Schach-Bundesliga

OSG Baden-Baden siegt gegen Bremen – Erfolgreiches Wochenende für die Schach-Bundesligisten

OSG Baden-Baden siegt gegen Bremen – Erfolgreiches Wochenende für die Schach-Bundesligisten
Matchwinner Alexei Shirov. Foto: W. Siemon

Baden-Baden, 14.01.2026, Bericht: Walter Siemon Die OSG Baden-Baden kann in der Schachbundesliga auf ein erfolgreiches Wochenende zurückblicken: 5,5:2,5 gegen und 4,5:3,5 gegen den SK Kirchweyhe lauteten die Resultate.

Alexei Shirov war an Brett sechs der Matchwinner des Wochenendes, der den Kurstädtern mit zwei kraftvoll herausgespielten Punkten den zweiten Tabellenplatz vor den Verfolgern rettete. Auch wenn er mal etwas schlechter steht, schafft er es immer wieder, mit aggressiven Attacken schlagartig derartige Verwirrung aufs Brett zu zaubern, dass nur noch er selbst die Stellung versteht und die Gegner zu Fehlern verleitet werden. Auf die taktische Gewinnkombination kann man dann warten.

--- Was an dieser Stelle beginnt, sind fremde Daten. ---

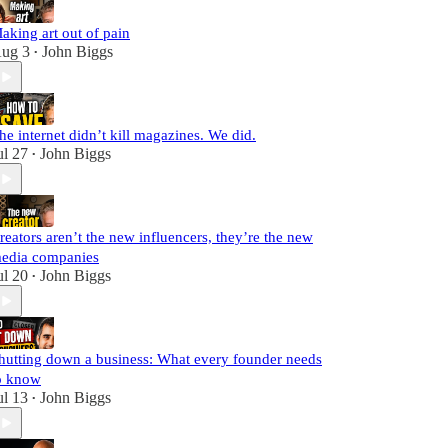
aking art out of pain
ug 3
John Biggs
•
he internet didn’t kill magazines. We did.
ul 27
John Biggs
•
reators aren’t the new influencers, they’re the new
edia companies
ul 20
John Biggs
•
hutting down a business: What every founder needs
o know
ul 13
John Biggs
•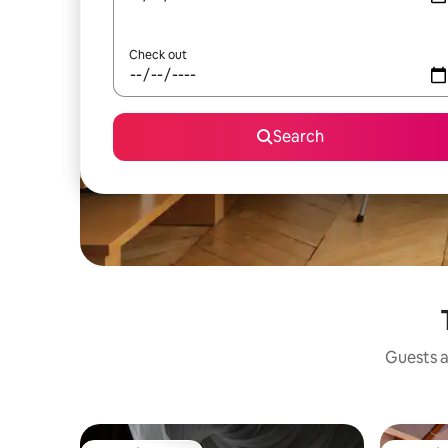
Check out
Search
Guests a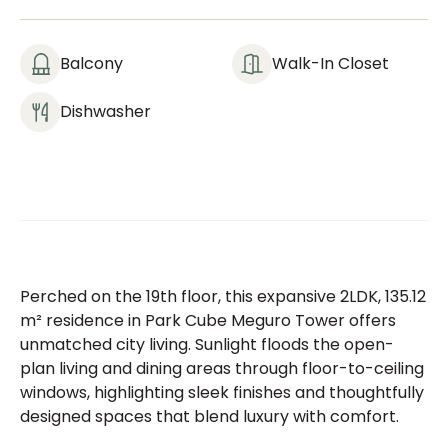
Balcony
Walk-In Closet
Dishwasher
Perched on the 19th floor, this expansive 2LDK, 135.12
m² residence in Park Cube Meguro Tower offers
unmatched city living. Sunlight floods the open-
plan living and dining areas through floor-to-ceiling
windows, highlighting sleek finishes and thoughtfully
designed spaces that blend luxury with comfort.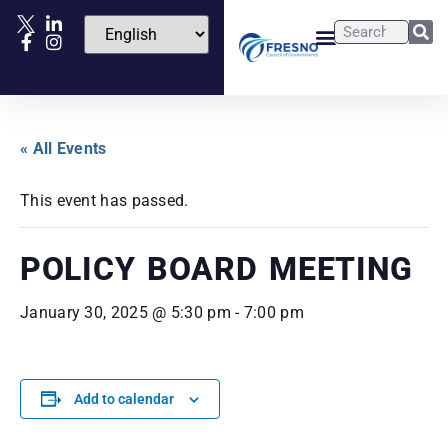
« All Events
This event has passed.
POLICY BOARD MEETING
January 30, 2025 @ 5:30 pm
-
7:00 pm
Add to calendar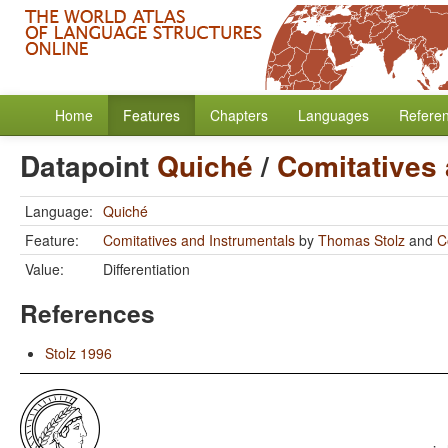
Home
Features
Chapters
Languages
Refere
Datapoint
Quiché
/
Comitatives 
Language:
Quiché
Feature:
Comitatives and Instrumentals
by
Thomas Stolz
and
C
Value:
Differentiation
References
Stolz 1996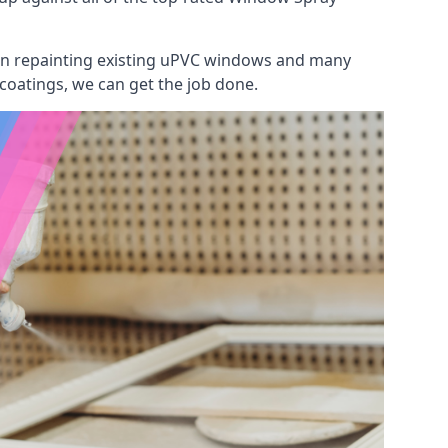
 on repainting existing uPVC windows and many
 coatings, we can get the job done.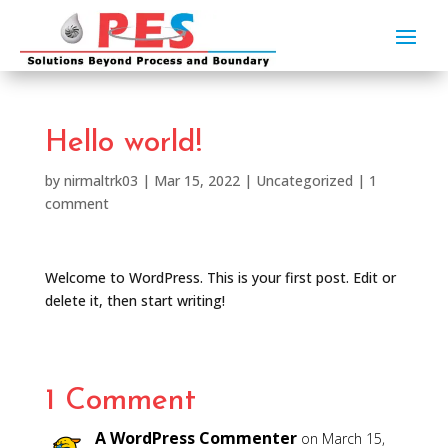
Hello world!
by
nirmaltrk03
|
Mar 15, 2022
|
Uncategorized
|
1
comment
Welcome to WordPress. This is your first post. Edit or
delete it, then start writing!
1 Comment
A WordPress Commenter
on March 15,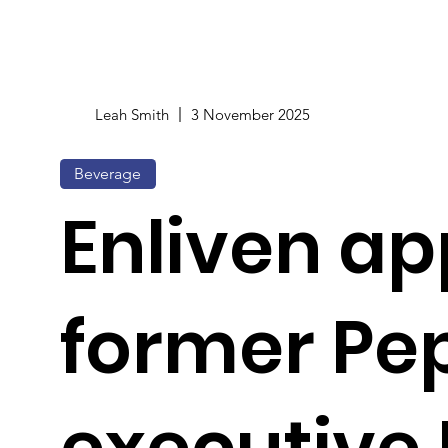
Leah Smith
3 November 2025
Beverage
Enliven ap
former Pe
executive 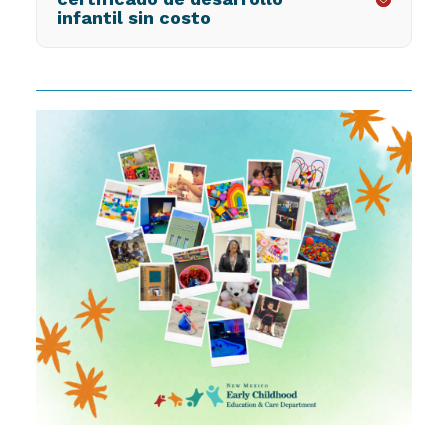
infantil sin costo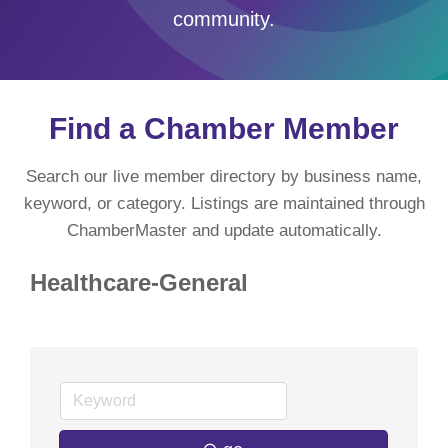
community.
Find a Chamber Member
Search our live member directory by business name,
keyword, or category. Listings are maintained through
ChamberMaster and update automatically.
Healthcare-General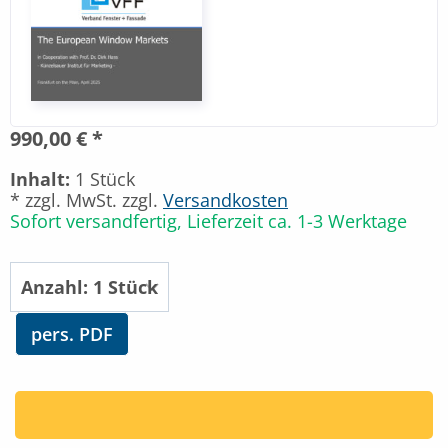
990,00 € *
Inhalt:
1 Stück
* zzgl. MwSt. zzgl.
Versandkosten
Sofort versandfertig, Lieferzeit ca. 1-3 Werktage
pers. PDF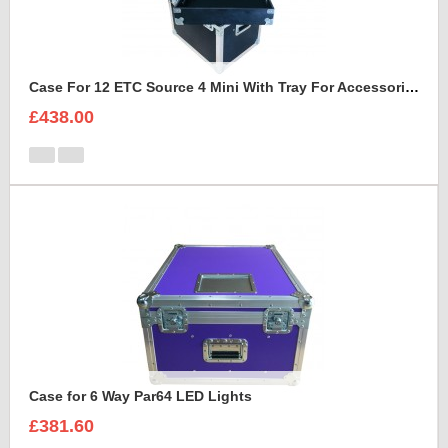
Case For 12 ETC Source 4 Mini With Tray For Accessories
£438.00
Case for 6 Way Par64 LED Lights
£381.60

Nikita Vitiugov konnte gegen Bremen an Brett zwei einen Fehler seines Gegners zum raschen Sieg nutzen, Rustam Kasimdzhanov überspielte sein Gegenüber auf eher subtile Art und Weise. Weiterer Sieg an Brett acht (s.u.), ein Brett ging verloren, Unentschieden an den anderen Brettern.

 

Ein Wechselbad der Gefühle erlebte man an Brett acht bei Jungtalent Bennet Hagner, der sein Team bisher mit einer beispiellosen Erfolgsserie verwöhnt hat. In der Schachtheorie kursiert ein überspitztes Bonmot, demzufolge «alle Turmendspiele remis sind». Voraussetzung ist, schwer genug, präzises Spiel auf beiden Seiten. Und richtig: Auf Hagners Brett gegen Bremen hatte sich ein solch «remisliches» Turmendspiel ergeben, aber der junge OSG-IM ließ, vorbildhaft, nicht locker und wartete auf den Schnitzer des Gegners, der sich dann auch einstellte. Weiterer Sieg für Bennet.

Am Folgetag, gegen Kirchweyhe, lief es kurioserweise genau umgekehrt: Hagner, mit dem Rücken zu Wand, hatte sich viele Züge lang bravourös verteidigt und besagte Remis-Stellung im Turmendspiel erreicht, lief dann aber mit dem König in die falsche Richtung. Niederlage, im Endergebnis der knappst mögliche Mannschaftssieg für die OSG. Radosław Wojtaszek und, wie erwähnt, Alexei Shirov hatten ihn mit zwei vollen Punkten sichergestellt.

Es waren zwei Runden, die eigentlich für April angesetzt waren, wegen einer Überschneidung mit dem Turnier der Einzeleuropameisterschaft aber vorgezogen wurden, um den Vereinen Besetzungsschwierigkeiten bei ihren Bundesligamannschaften zu ersparen.